ESET malware researchers have discovered an Android app masquerading as the Shagle app, a video chat platform. Shagle is a legitimate, randomized video chat service that offers encrypted communication between strangers, but it has neither an Android app version nor his iOS app version.
ESET reports that upon unmasking the fake Shagle app, researchers found a “Trojan horse version of the Android Telegram app.”
Yes, that Android ‘Shagle’ app is fake
of real The Shagle platform is entirely web-based, so if you see a variant of your app, it’s fake. As mentioned above, the app works, but under its guise it is just an infected version of the Telegram app.
This fake Shagle app is distributed through a fraudulent website masquerading as the official Shagle page. According to ESET researchers, “This fake site only offers an Android app to download, no web-based streaming.”
A trojanized Telegram app impersonating Shagle is equipped with backdoor code that can deploy the following spying capabilities on victims:
- phone call recording
- Collect SMS messages
- Snatch Victim’s Call Record
- contact list spy
Additionally, malicious actors can see incoming notifications after victims grant the fake Shagle app access to certain services. You can also extract communications from 17 apps including Gmail, Messenger, Skype, Tinder, and more.
The malicious actor behind the fake Shagle app is called StrongPity, according to ESET, a cyber-espionage group that has been active for 11 years. The existence of this group first became publicly known in 2016, thanks to a report from Kapersky.

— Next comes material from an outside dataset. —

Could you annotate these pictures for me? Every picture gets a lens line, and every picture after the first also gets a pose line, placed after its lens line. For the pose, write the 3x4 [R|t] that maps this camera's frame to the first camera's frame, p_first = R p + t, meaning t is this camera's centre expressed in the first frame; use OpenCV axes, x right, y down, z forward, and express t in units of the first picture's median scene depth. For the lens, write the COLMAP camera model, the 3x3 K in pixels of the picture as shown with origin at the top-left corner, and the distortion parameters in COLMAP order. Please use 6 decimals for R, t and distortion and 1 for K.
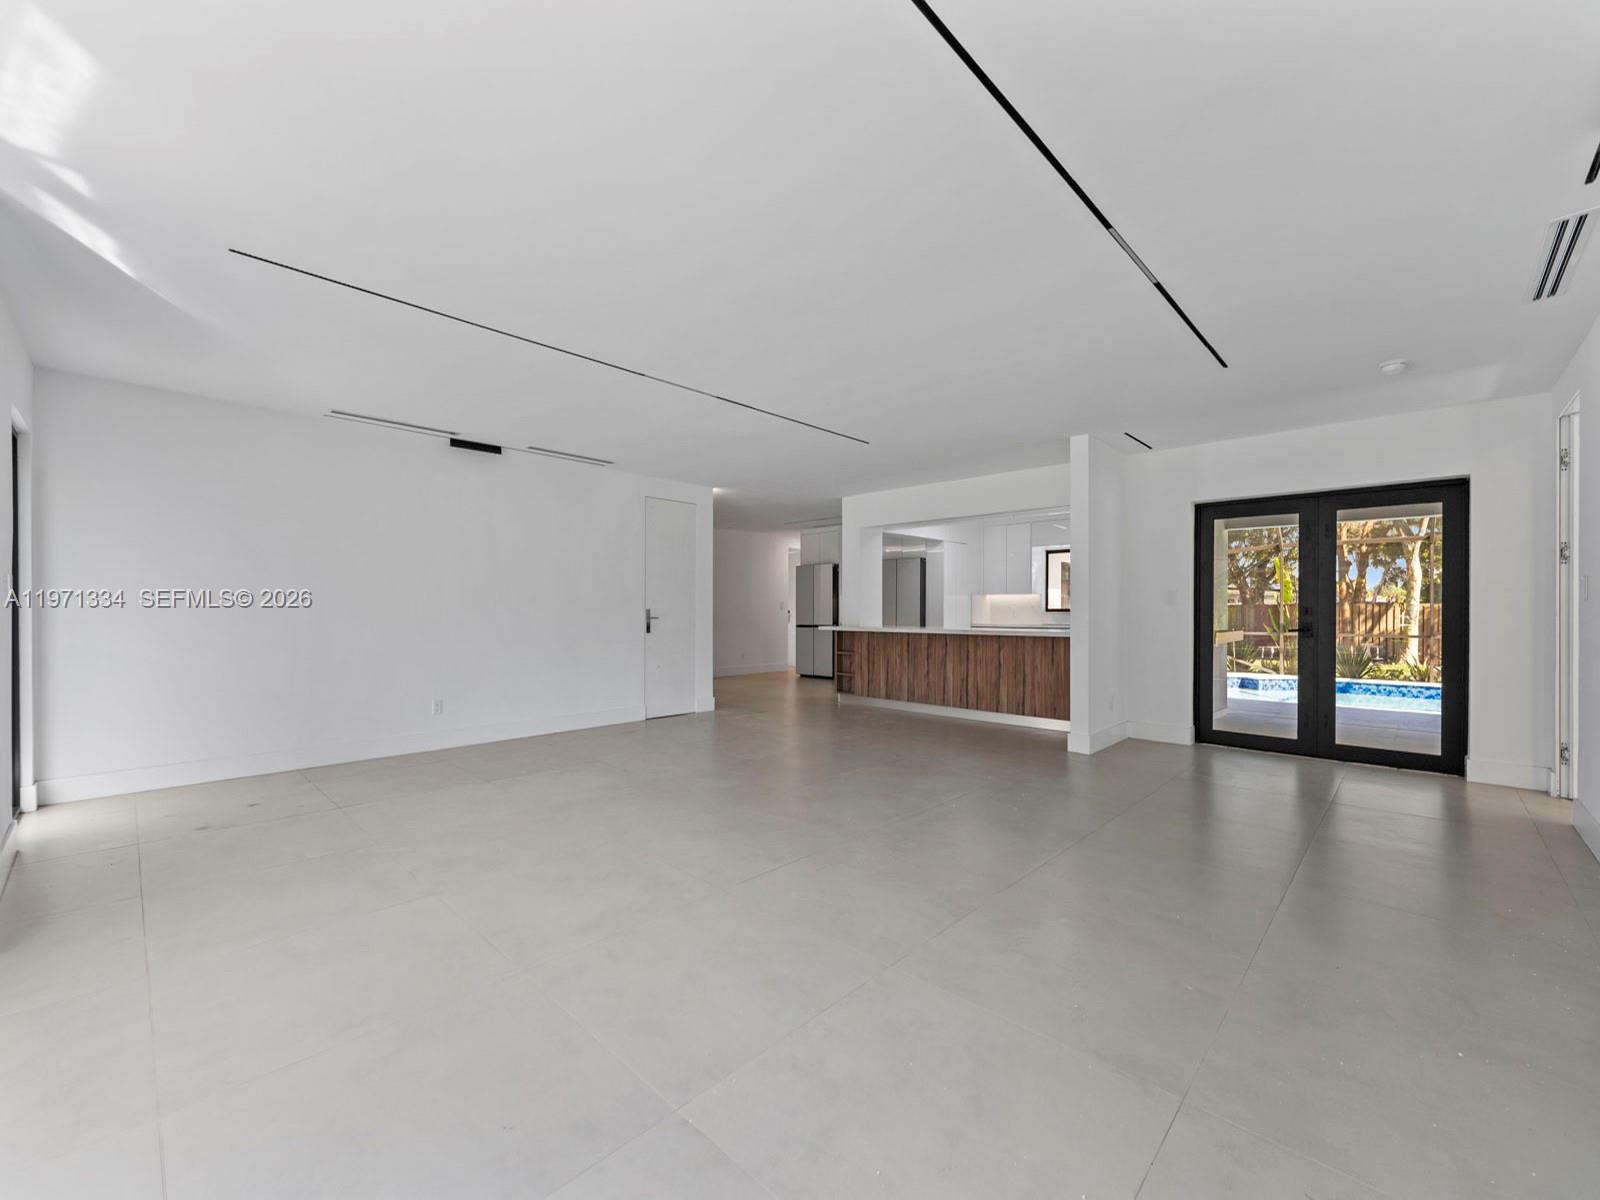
lens RADIAL K [[646.5, 0, 794.9], [0, 646.5, 611.9], [0, 0, 1]] dist [-0.001001, 0.000103]
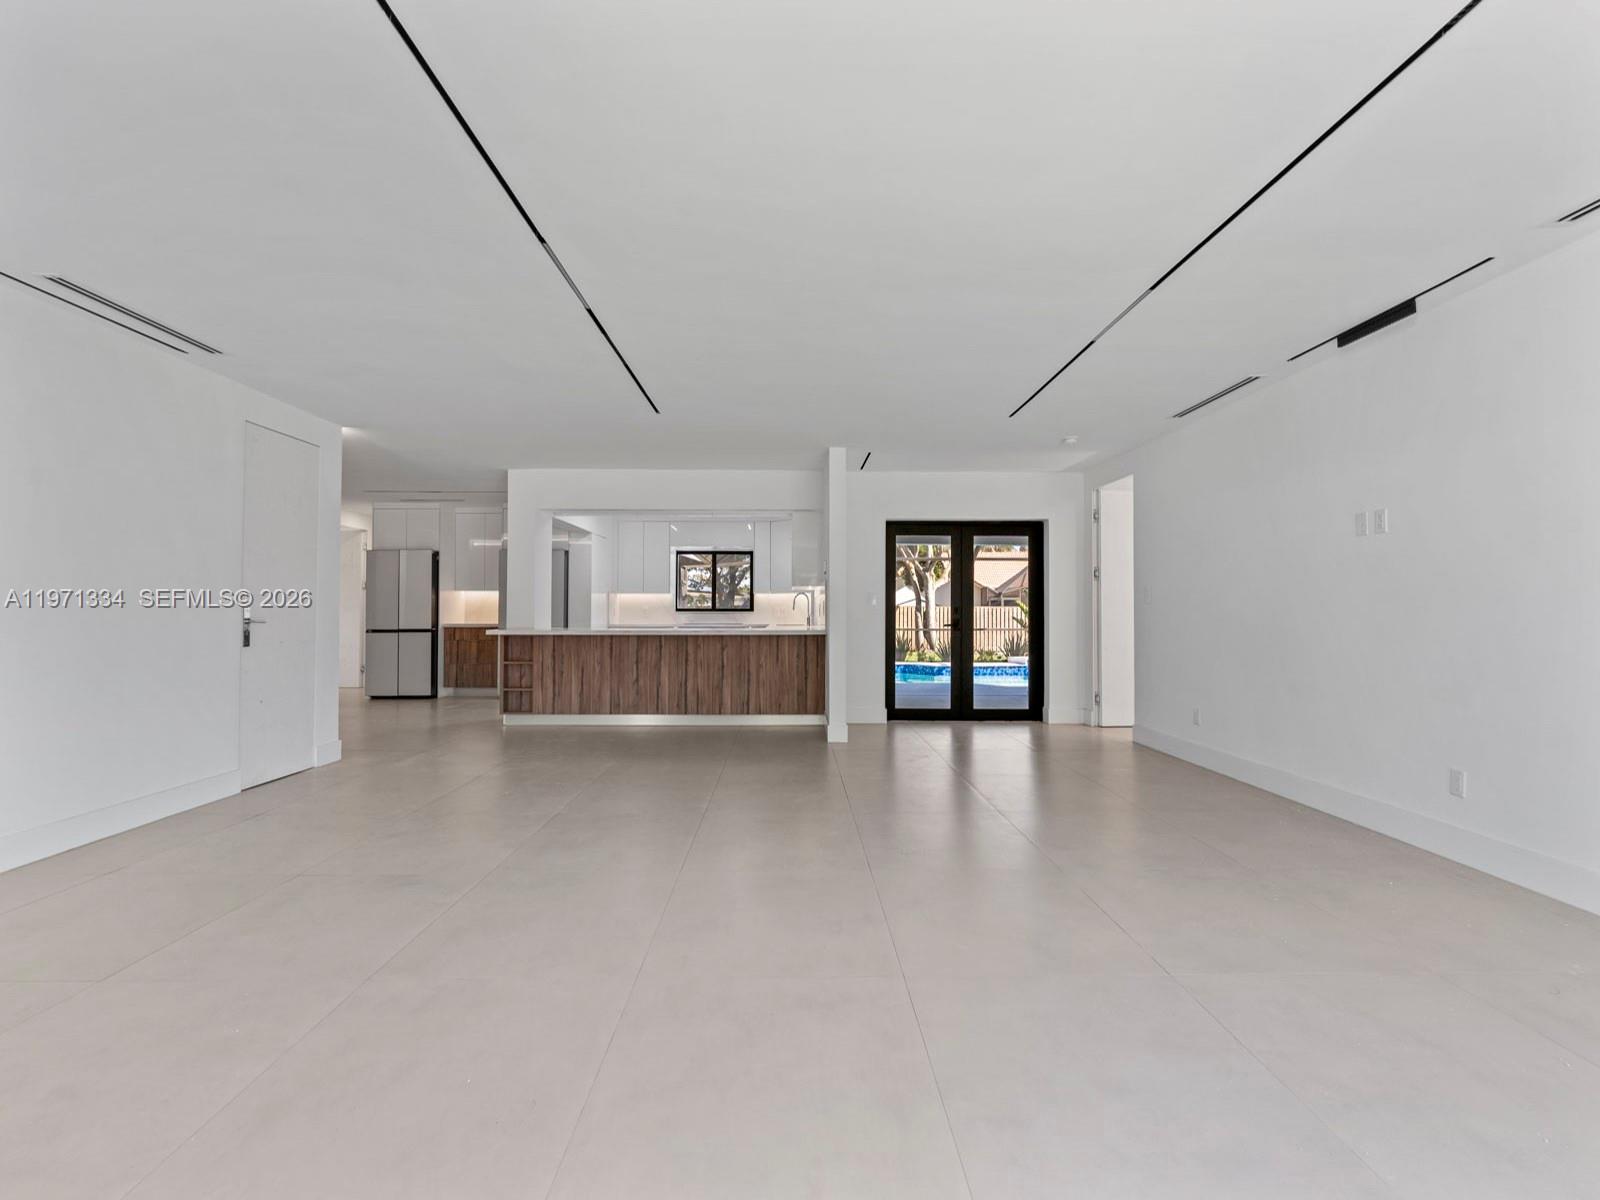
lens RADIAL K [[658.9, 0, 791.0], [0, 658.9, 603.9], [0, 0, 1]] dist [0.000202, -0.000022]
pose [[0.716495, 0.006640, 0.697561, -0.279556], [0.001907, 0.999932, -0.011477, 0.000273], [-0.697590, 0.009553, 0.716433, 0.195706]]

It’s no surprise that a fake Shagle website was created to trick online users into downloading infected Android apps.After all, it’s their action modeStrongPity is known for using fake and misleading websites that give visitors the impression that they offer legitimate software tools, when in fact they offer infected versions of genuine apps. It is designed for download.
There have been numerous reports of malicious apps slipping through cracks in Google Play and destroying users’ phones, but the fake Shagle app is not on any official Android store.Found this rogue app outside Packaged as an APK, the moral of the story is simple. Download Android games, services, and other software products only from authorized stores.
Fortunately, according to ESET, the copycat Shagle website is no longer active.